▸ **Ваша задача**
Пожалуйста, посчитайте строки ниже, в которых встречается слово «Geschichten», с учетом регистра. В ответе укажите только число.

===== Выбранные строки =====

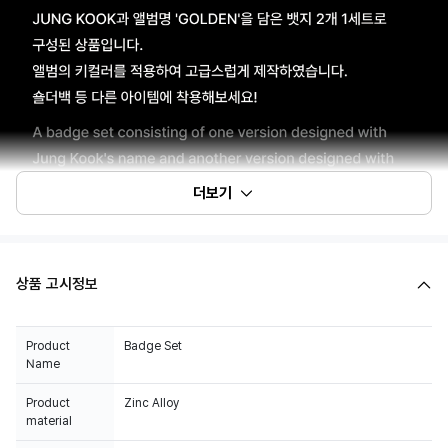
더보기
상품 고시정보
Product
Badge Set
Name
Product
Zinc Alloy
material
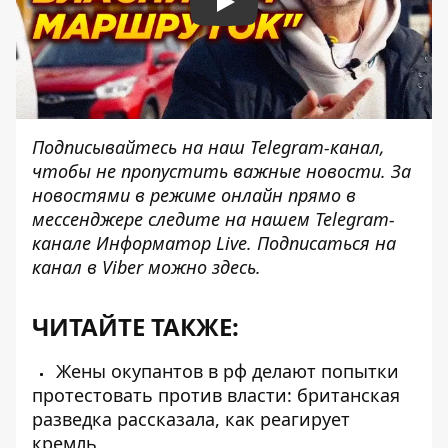
Play
Подписывайтесь на наш
Telegram-канал
,
чтобы не пропустить важные новости. За
новостями в режиме онлайн прямо в
мессенджере следите на нашем Telegram-
канале
Информатор Live
. Подписаться на
канал в Viber можно
здесь
.
ЧИТАЙТЕ ТАКЖЕ:
Жены окупантов в рф делают попытки
протестовать против власти: британская
разведка рассказала, как реагирует
кремль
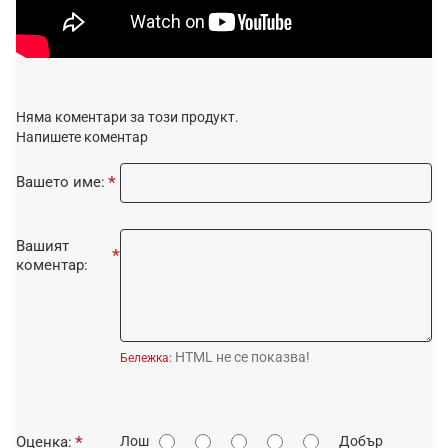
Няма коментари за този продукт.
Напишете коментар
Вашето име:
Вашият
коментар:
HTML не се показва!
Бележка:
О
Оценка:
Лош
Добър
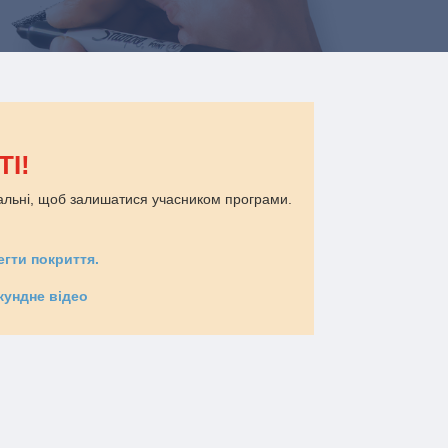
І!
уальні, щоб залишатися учасником програми.
гти покриття.
кундне відео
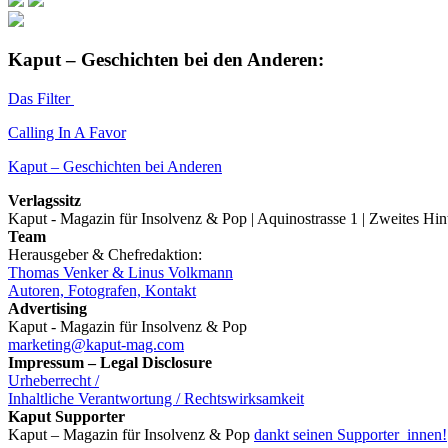
Kaput – Geschichten bei den Anderen:
Das Filter
Calling In A Favor
Kaput – Geschichten bei Anderen
Verlagssitz
Kaput - Magazin für Insolvenz & Pop | Aquinostrasse 1 | Zweites Hi
Team
Herausgeber & Chefredaktion:
Thomas Venker & Linus Volkmann
Autoren, Fotografen, Kontakt
Advertising
Kaput - Magazin für Insolvenz & Pop
marketing@kaput-mag.com
Impressum – Legal Disclosure
Urheberrecht /
Inhaltliche Verantwortung / Rechtswirksamkeit
Kaput Supporter
Kaput – Magazin für Insolvenz & Pop
dankt seinen Supporter_innen!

=====

▸ **Ваш ответ**
2